As gratifying as this collective arsenal may be, there's no doubt that Rearmed 2 is at its best when you're swinging through the air on your mechanical arm. While the original grapple controls have been tweaked slightly, it doesn't take long before you're nipping about with acrobatic flair. There's a lot to take in - diagonal, horizontal and vertical arm-thrusts, plus a handful of manoeuvres for covering precise distances - and as with the last game, timing is of the essence if you're attempting anything even vaguely showy. Despite its puny nature, Spencer's newfound ability to jump makes things a lot easier, not least because you can now clamber over waist-high obstacles. Hardcore fans may lament this switch, but upon finishing the story you can unlock a retro mode that reverts Spencer to his former Woody Harrelson-like status. If you complete a level without jumping the game's map screen will acknowledge your efforts, but since it seems like a major hassle to pull off this feat I suspect only purists will bother.
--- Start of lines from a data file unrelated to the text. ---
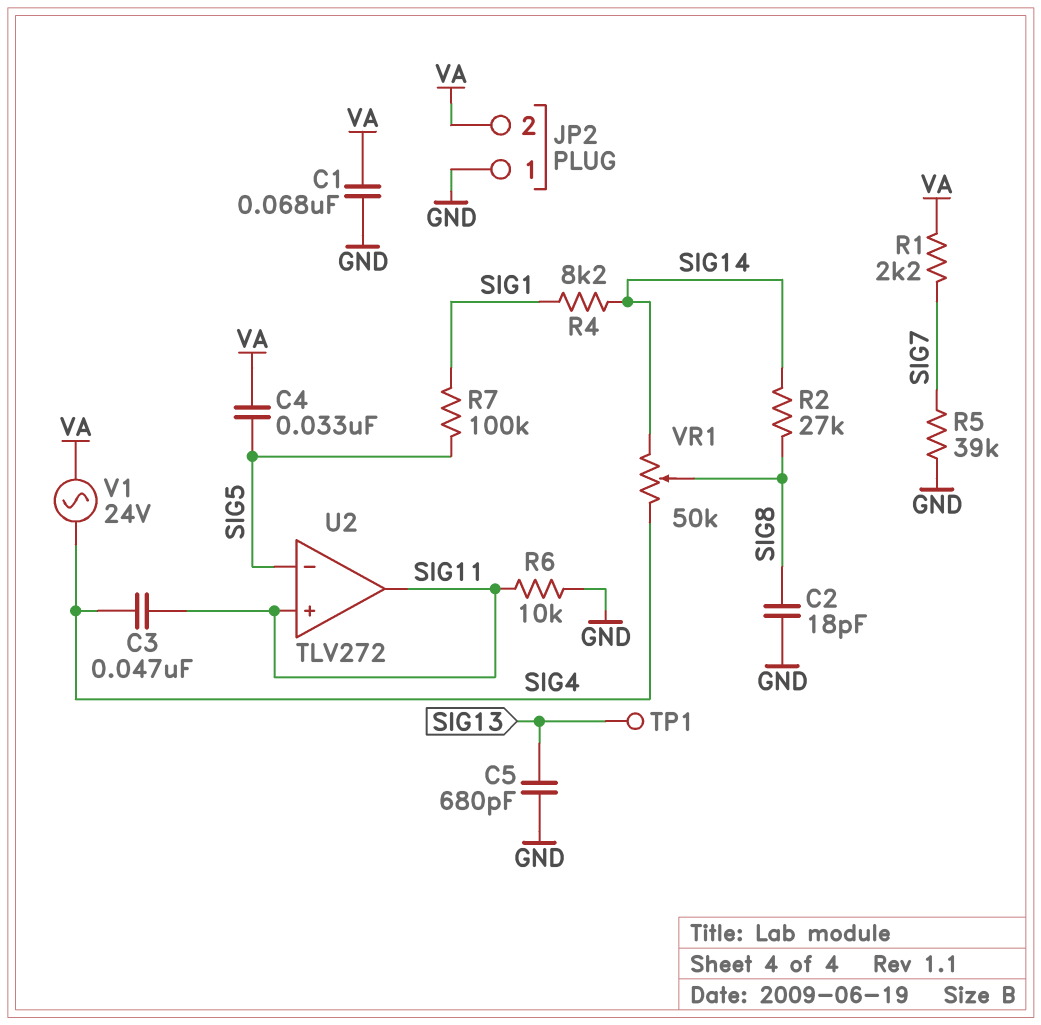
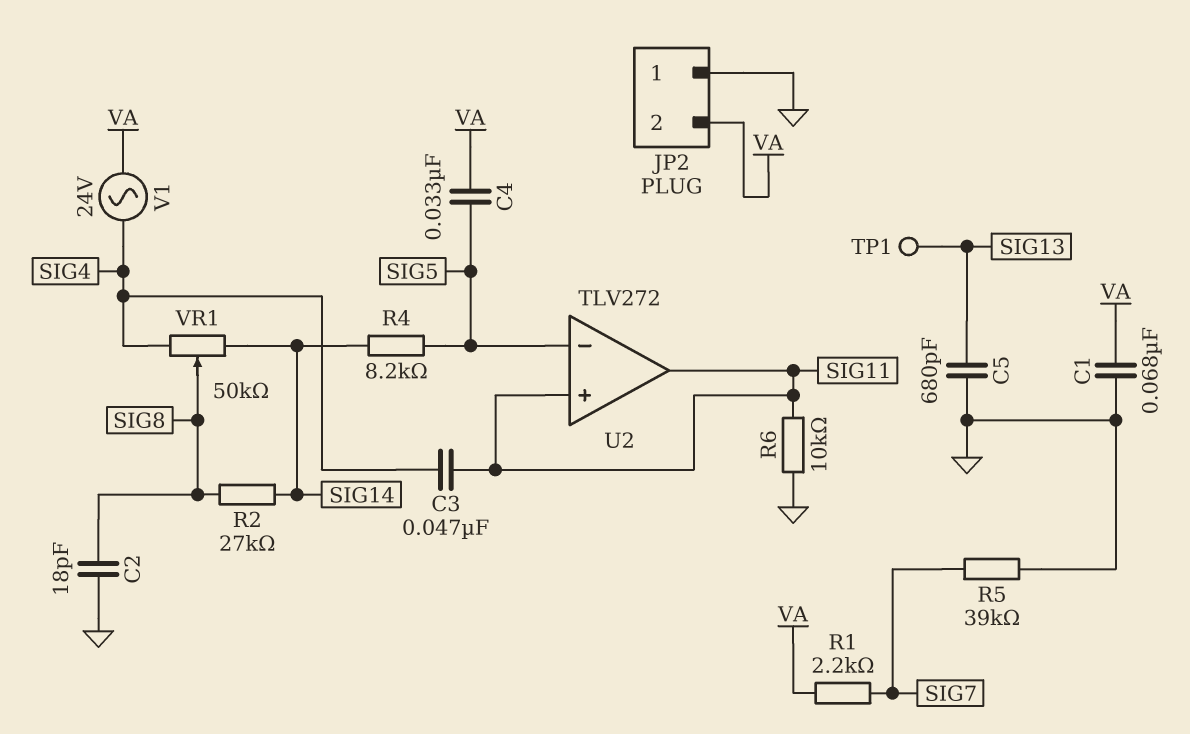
R4: 8.2k (SIG1, SIG14) -> 8.2k (SIG5, SIG14)
R7: 100k (SIG1, SIG5) -> none

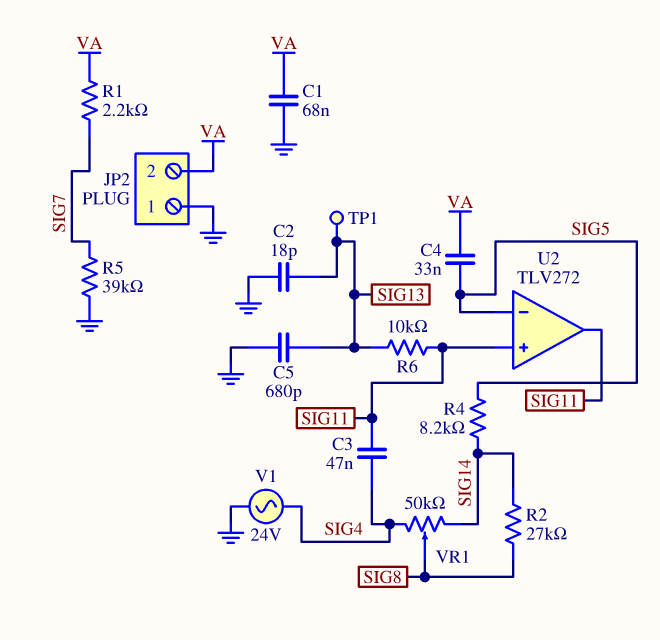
C2: 18pF (GND, SIG8) -> 18pF (GND, SIG13)
R6: 10k (GND, SIG11) -> 10k (SIG11, SIG13)
V1: AC 24V (SIG4, VA) -> AC 24V (GND, SIG4)

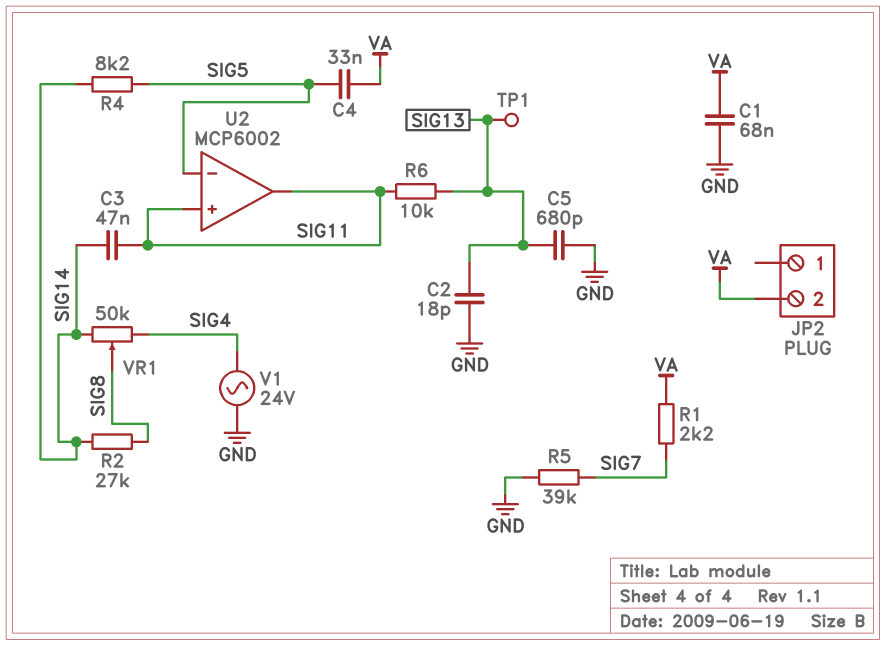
C3: 47nF (SIG4, SIG11) -> 47nF (SIG11, SIG14)
JP2 pin 1: GND -> none
U2: TLV272 -> MCP6002

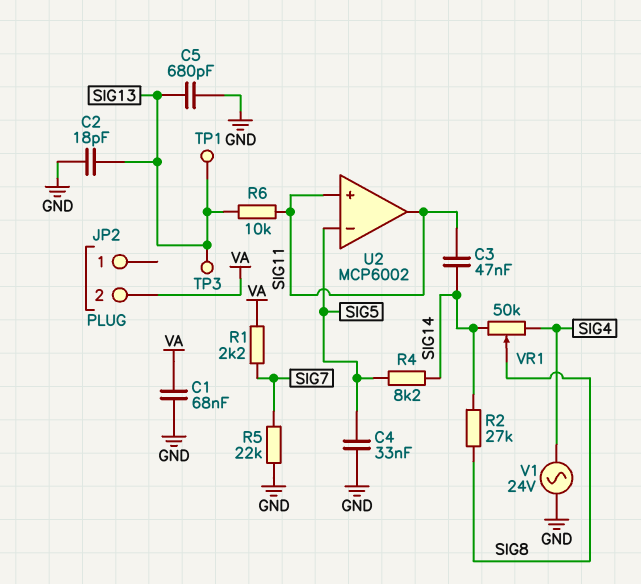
C4: 33nF (SIG5, VA) -> 33nF (GND, SIG5)
R5: 39k (GND, SIG7) -> 22k (GND, SIG7)
TP3: none -> test point (SIG13)

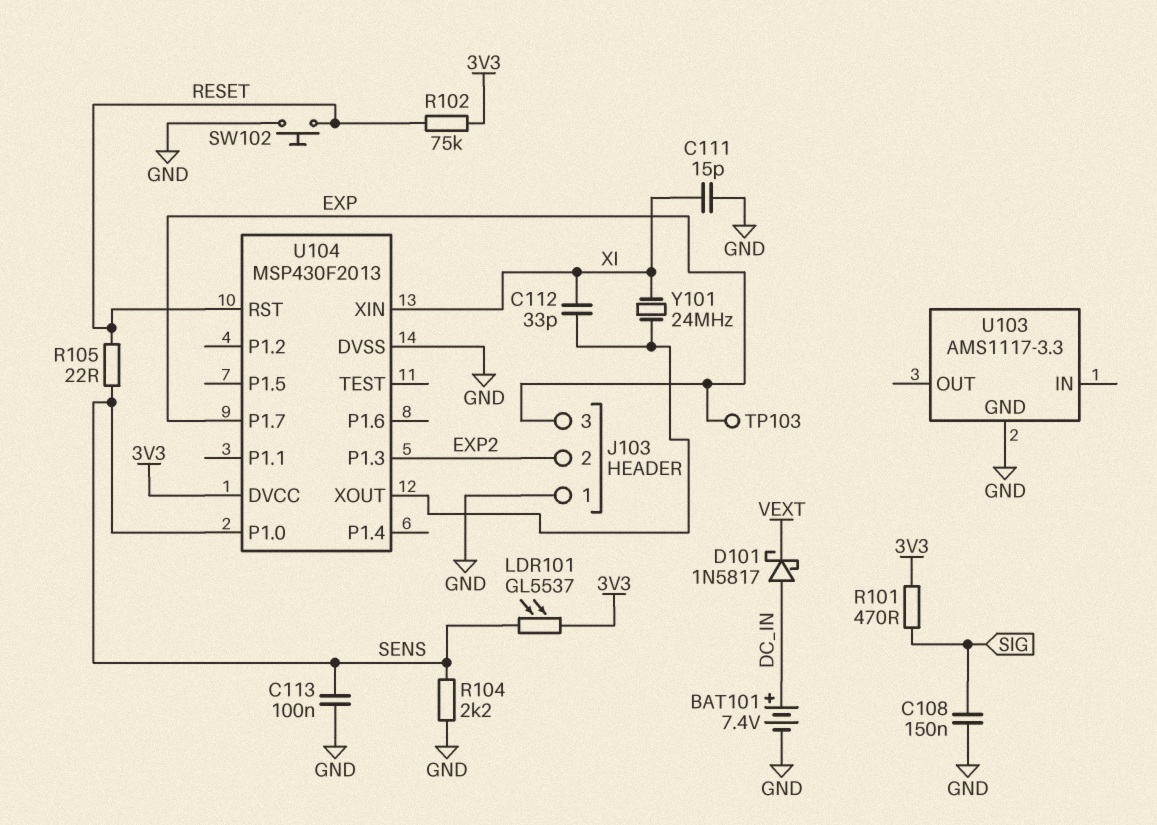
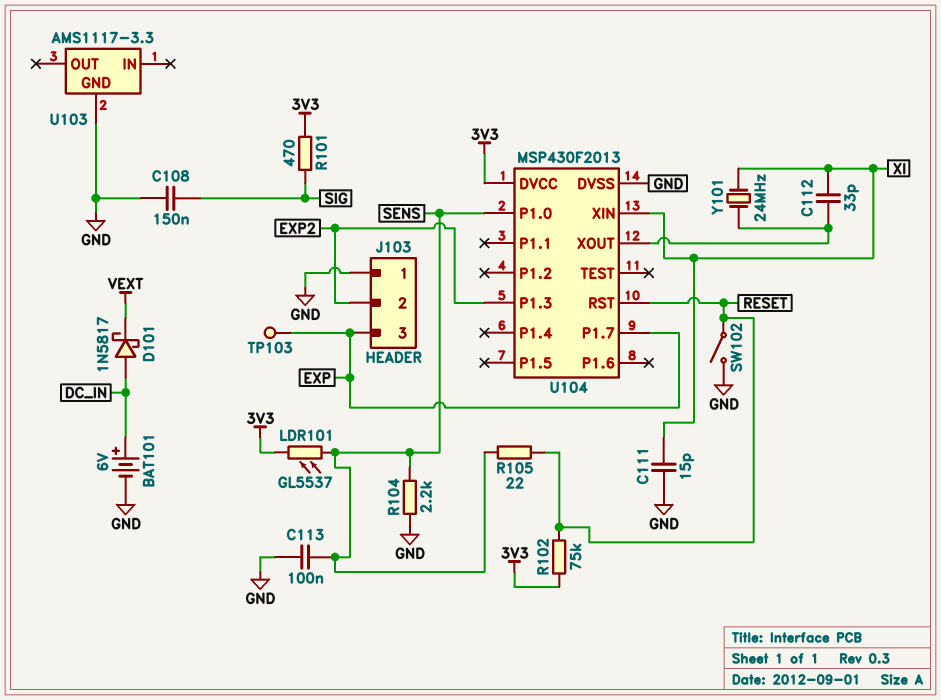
BAT101: 7.4V (plus DC_IN, minus GND) -> 6V (plus DC_IN, minus GND)
SW102: button (GND, RESET) -> switch (GND, RESET)

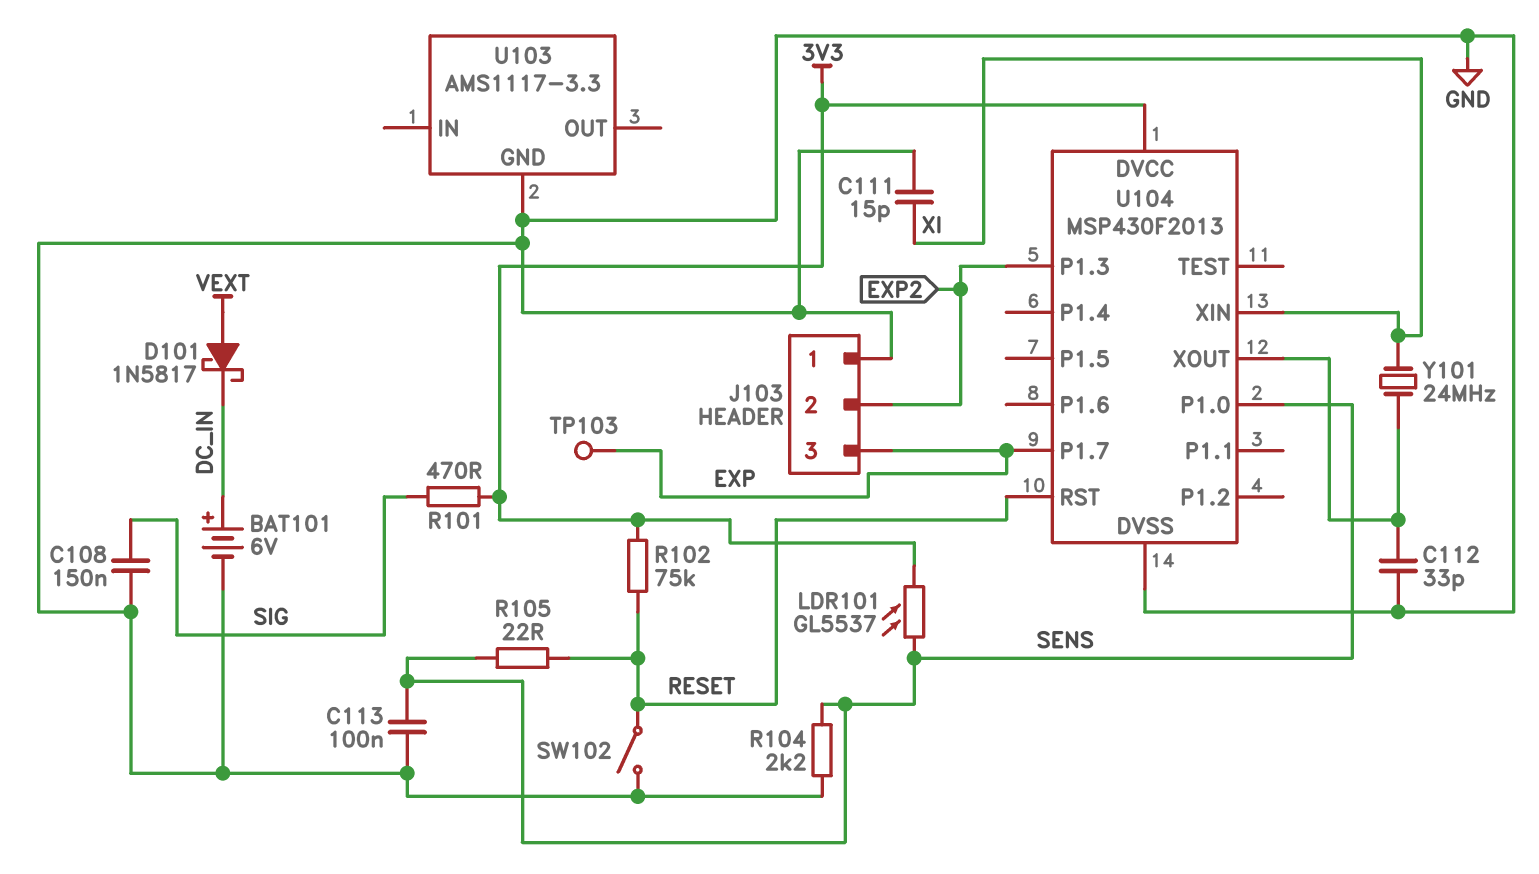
C112: 33pF (U104/XOUT, XI) -> 33pF (GND, U104/XOUT)
D101: schottky 1N5817 (A DC_IN, K VEXT) -> schottky 1N5817 (A VEXT, K DC_IN)

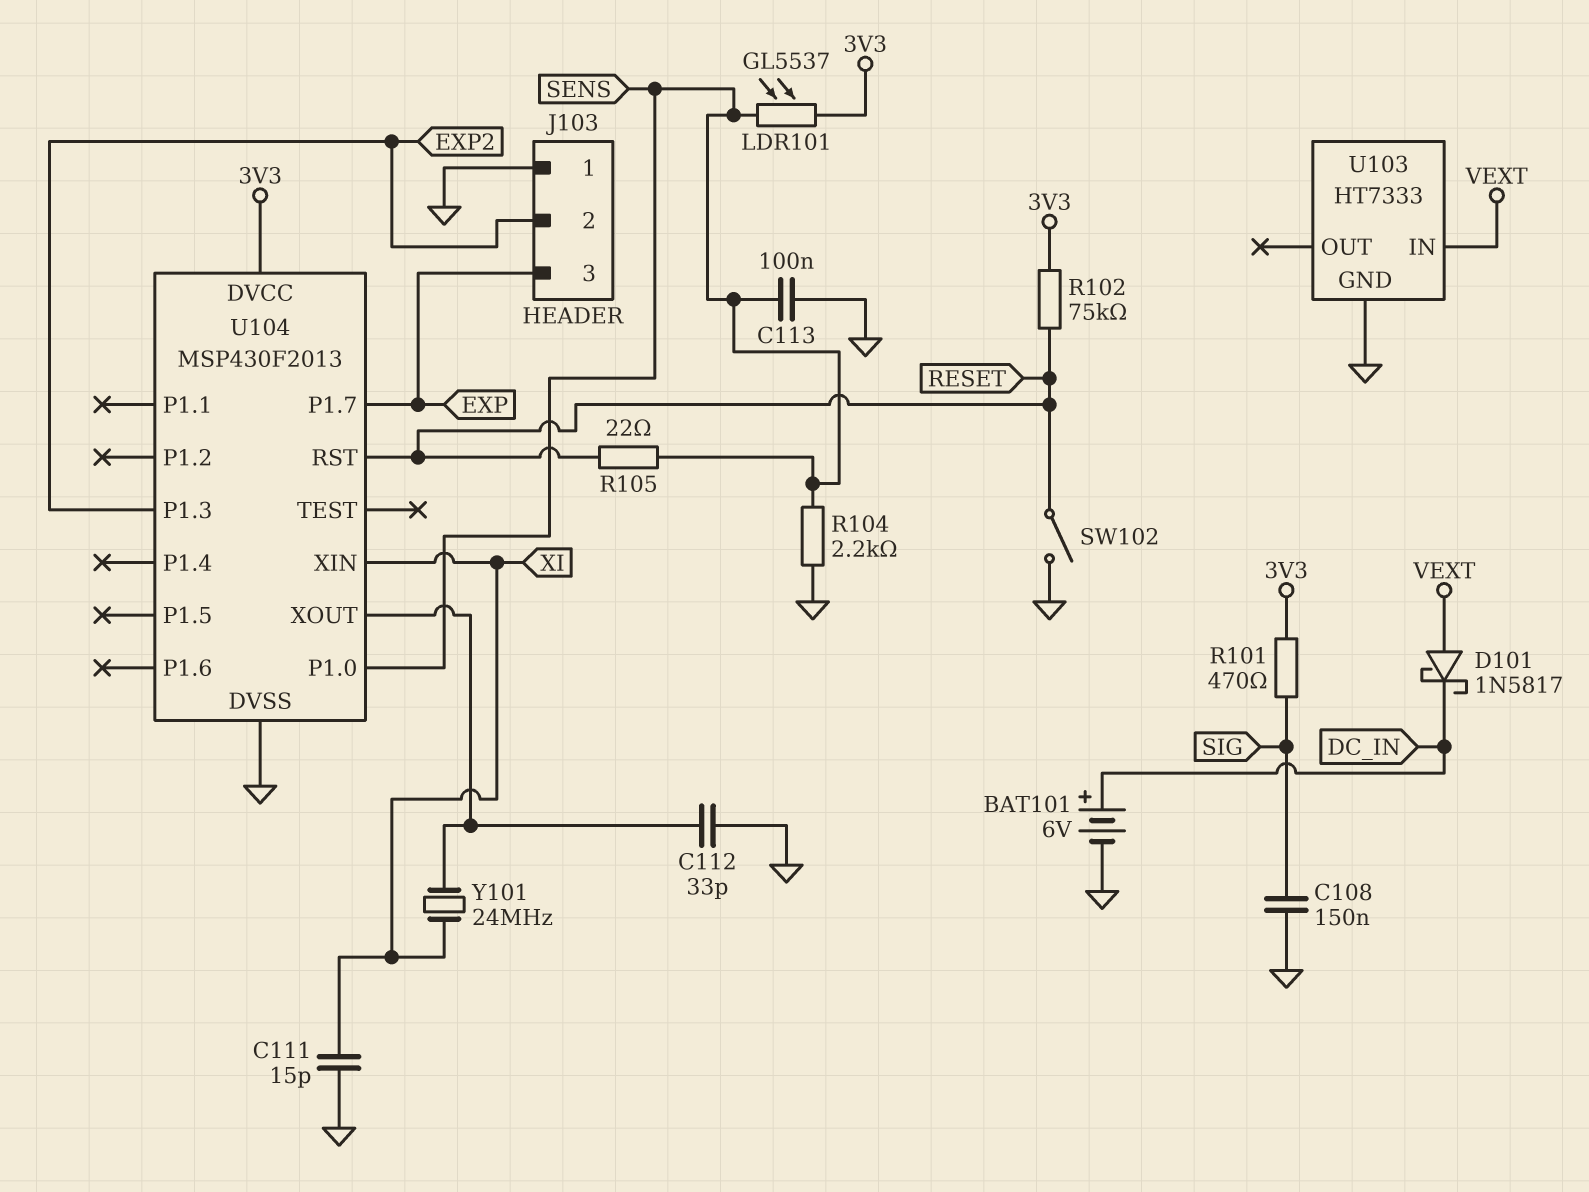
TP103: test point (EXP) -> none
U103: AMS1117-3.3 -> HT7333
U103 pin IN: none -> VEXT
While the comparative drop in difficulty certainly impacts on Rearmed's unique character, there's still something quite rewarding about its focus on skilful aerial gymnastics. There's no doubt that the gameplay can be fiddly at times, and on the larger stages it's occasionally possible to lose your bearings. Rearmed 2 isn't a hard game, but its old-school values may give you a rough ride if you're not ready for them. Personally, I love the fact that the levels are so sizeable, offering multiple paths and collectibles for players who explore every nook and cranny. You'll have to revisit stages several times if you want to find everything, and even then there's the potential for speed runs and the like.
Naturally, you'll only be bothered about attempting this if the game strikes a chord with you, and as I said up top, that'll largely depend on personal preference. There's nothing big or clever here (Well, there are a few big things - the giant robot gorilla bosses spring to mind - but I still wouldn't say they were particularly clever). The 2.5D graphics look nice enough, aside from the odd glitch or slowdown, but the soundtrack is excellent: all the sound effects are suitably blammy, while the background music is laced with a particularly infectious mix of dubstep and electronica. Rearmed 1 composer Simon Viklund is responsible for at least some of these gems, and there are also some slick remixes of his work from the 2008 game.
All the same, it’s hard to escape the feeling that Rearmed 2 can't quite match the quality of its predecessor. The price-tag may have swollen by 50 per cent, but in all other areas it's a slightly less impressive product. The main story mode is lengthy enough, but it repeats itself a little too often, and while it's great that Fatshark has also brought back the teeth-grindingly hard Challenge Rooms, there are only 24 of the buggers. Local co-op is happily anarchic, but there's no support for online play - a serious omission, in this day and age.
That says it all, really. The first Rearmed didn't have much competition, but it still stood out as a quality release; by contrast, this sequel feels overshadowed by the stronger experiences that the LIVE Marketplace and PSN have to offer. Even so, if you're hungry for an old-fashioned platformer, one with a tongue in its cheek and a spring in its step, you could do far worse.